Work task: Switch "Casper" to "Jasper" everywhere it appears in the lines below and reproduce them with everything else unchanged. Leave the pictures out.

Listed entries:
------------------------------
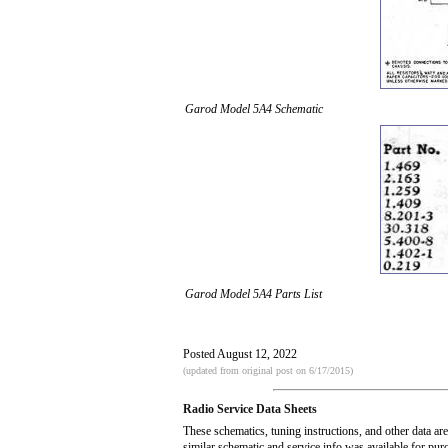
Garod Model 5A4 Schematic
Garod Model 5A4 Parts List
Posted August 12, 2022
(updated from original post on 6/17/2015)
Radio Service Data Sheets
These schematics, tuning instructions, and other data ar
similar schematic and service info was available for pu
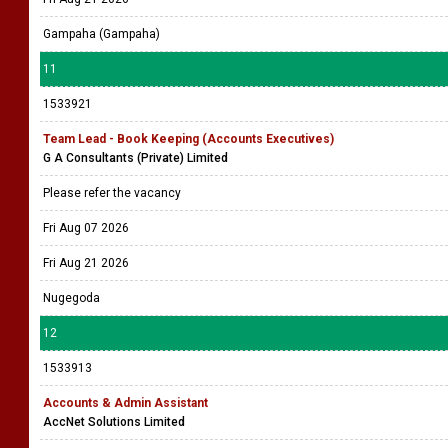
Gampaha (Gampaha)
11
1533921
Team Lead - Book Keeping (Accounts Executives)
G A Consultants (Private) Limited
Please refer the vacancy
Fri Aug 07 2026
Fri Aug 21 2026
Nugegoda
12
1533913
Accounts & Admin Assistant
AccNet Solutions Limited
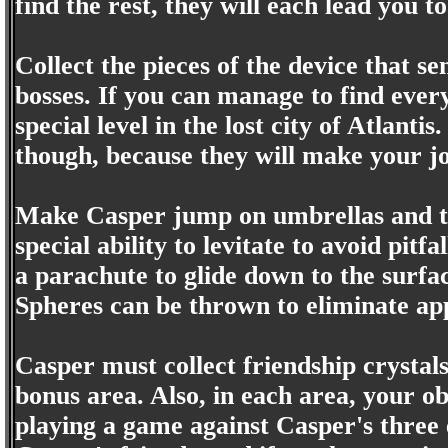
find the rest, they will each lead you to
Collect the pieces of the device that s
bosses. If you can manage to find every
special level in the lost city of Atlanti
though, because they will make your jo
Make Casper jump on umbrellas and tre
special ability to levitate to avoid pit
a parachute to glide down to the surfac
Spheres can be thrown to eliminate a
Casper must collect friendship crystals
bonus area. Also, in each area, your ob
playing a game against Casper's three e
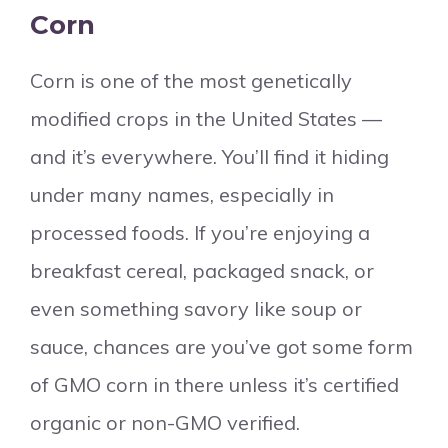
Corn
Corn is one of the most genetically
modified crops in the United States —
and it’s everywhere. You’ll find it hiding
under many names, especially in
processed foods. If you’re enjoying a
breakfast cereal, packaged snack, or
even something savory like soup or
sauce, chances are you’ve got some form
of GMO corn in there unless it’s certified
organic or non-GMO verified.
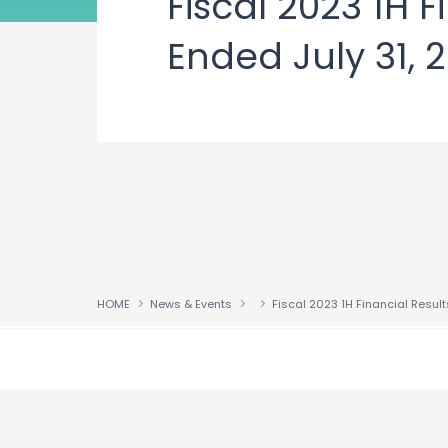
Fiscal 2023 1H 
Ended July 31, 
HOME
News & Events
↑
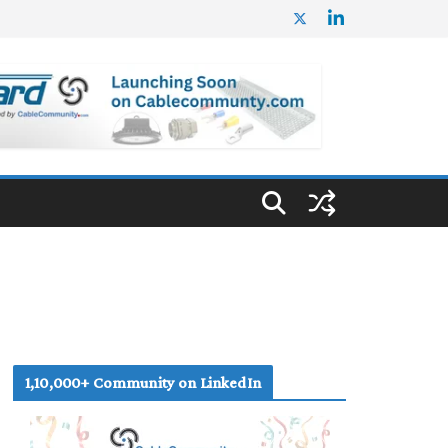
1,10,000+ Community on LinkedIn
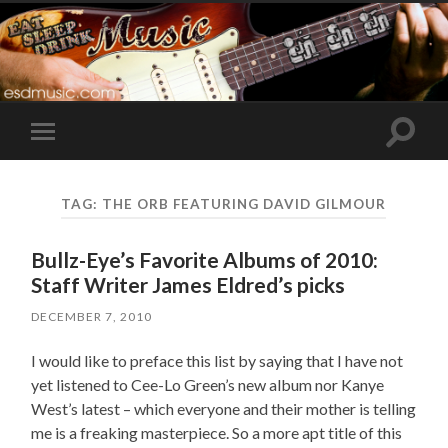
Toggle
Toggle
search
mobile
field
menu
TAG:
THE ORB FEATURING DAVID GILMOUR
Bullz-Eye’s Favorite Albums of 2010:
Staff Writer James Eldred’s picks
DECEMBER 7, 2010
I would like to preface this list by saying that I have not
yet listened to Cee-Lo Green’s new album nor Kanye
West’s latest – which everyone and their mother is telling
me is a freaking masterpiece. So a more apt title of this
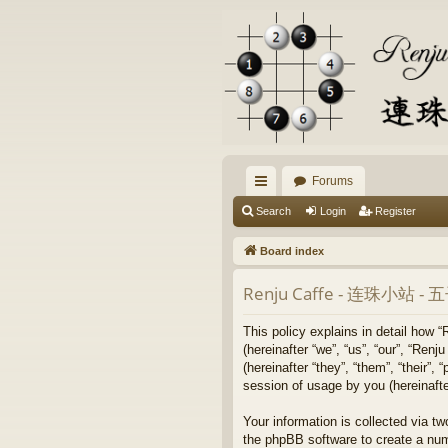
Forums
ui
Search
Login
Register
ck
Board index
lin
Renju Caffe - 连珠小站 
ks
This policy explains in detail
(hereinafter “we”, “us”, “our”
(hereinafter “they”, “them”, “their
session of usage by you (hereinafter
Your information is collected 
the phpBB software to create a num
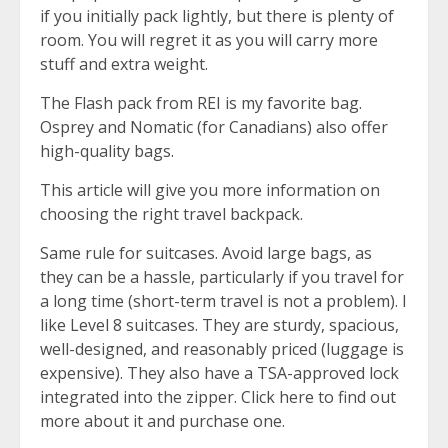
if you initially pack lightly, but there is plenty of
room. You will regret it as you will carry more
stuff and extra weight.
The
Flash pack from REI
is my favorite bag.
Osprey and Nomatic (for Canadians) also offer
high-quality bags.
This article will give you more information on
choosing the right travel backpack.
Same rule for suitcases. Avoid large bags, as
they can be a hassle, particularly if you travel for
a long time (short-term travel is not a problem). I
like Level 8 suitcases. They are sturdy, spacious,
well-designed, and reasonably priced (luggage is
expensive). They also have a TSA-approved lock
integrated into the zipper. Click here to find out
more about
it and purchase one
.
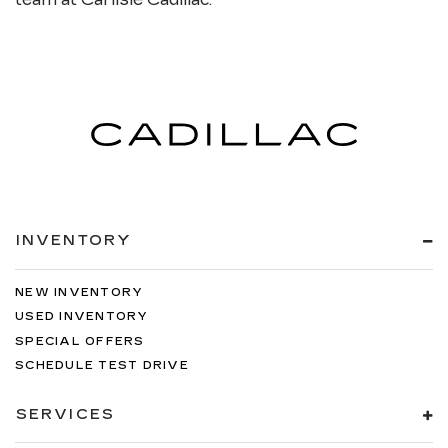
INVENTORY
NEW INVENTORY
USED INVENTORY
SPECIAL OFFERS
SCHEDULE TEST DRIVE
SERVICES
------------------------------
Output of the task:
Garod Model 5A4 Schematic
Garod Model 5A4 Parts List
Posted August 12, 2022
(updated from original post on 6/17/2015)
Radio Service Data Sheets
These schematics, tuning instructions, and other data ar
similar schematic and service info was available for pu
Gampaha (Gampaha)
11
1533921
Team Lead - Book Keeping (Accounts Executives)
G A Consultants (Private) Limited
Please refer the vacancy
Fri Aug 07 2026
Fri Aug 21 2026
Nugegoda
12
1533913
Accounts & Admin Assistant
AccNet Solutions Limited
find the rest, they will each lead you to
Collect the pieces of the device that s
bosses. If you can manage to find every
special level in the lost city of Atlanti
though, because they will make your jo
Make Jasper jump on umbrellas and tre
special ability to levitate to avoid pit
a parachute to glide down to the surfac
Spheres can be thrown to eliminate a
Jasper must collect friendship crystals
bonus area. Also, in each area, your ob
playing a game against Jasper's three e
Corn
Corn is one of the most genetically
modified crops in the United States —
and it’s everywhere. You’ll find it hiding
under many names, especially in
processed foods. If you’re enjoying a
breakfast cereal, packaged snack, or
even something savory like soup or
sauce, chances are you’ve got some form
of GMO corn in there unless it’s certified
organic or non-GMO verified.
Fiscal 2023 1H 
Ended July 31, 
HOME
News & Events
↑
1,10,000+ Community on LinkedIn
Toggle
Toggle
search
mobile
field
menu
TAG:
THE ORB FEATURING DAVID GILMOUR
Bullz-Eye’s Favorite Albums of 2010:
Staff Writer James Eldred’s picks
DECEMBER 7, 2010
I would like to preface this list by saying that I have not
yet listened to Cee-Lo Green’s new album nor Kanye
West’s latest – which everyone and their mother is telling
me is a freaking masterpiece. So a more apt title of this
Forums
ui
Search
Login
Register
ck
Board index
lin
Renju Caffe - 连珠小站 
ks
This policy explains in detail
(hereinafter “we”, “us”, “our”
(hereinafter “they”, “them”, “their
session of usage by you (hereinafter
Your information is collected 
the phpBB software to create a num
if you initially pack lightly, but there is plenty of
room. You will regret it as you will carry more
stuff and extra weight.
The
Flash pack from REI
is my favorite bag.
Osprey and Nomatic (for Canadians) also offer
high-quality bags.
This article will give you more information on
choosing the right travel backpack.
Same rule for suitcases. Avoid large bags, as
they can be a hassle, particularly if you travel for
a long time (short-term travel is not a problem). I
like Level 8 suitcases. They are sturdy, spacious,
well-designed, and reasonably priced (luggage is
expensive). They also have a TSA-approved lock
integrated into the zipper. Click here to find out
more about
it and purchase one
.
INVENTORY
NEW INVENTORY
USED INVENTORY
SPECIAL OFFERS
SCHEDULE TEST DRIVE
SERVICES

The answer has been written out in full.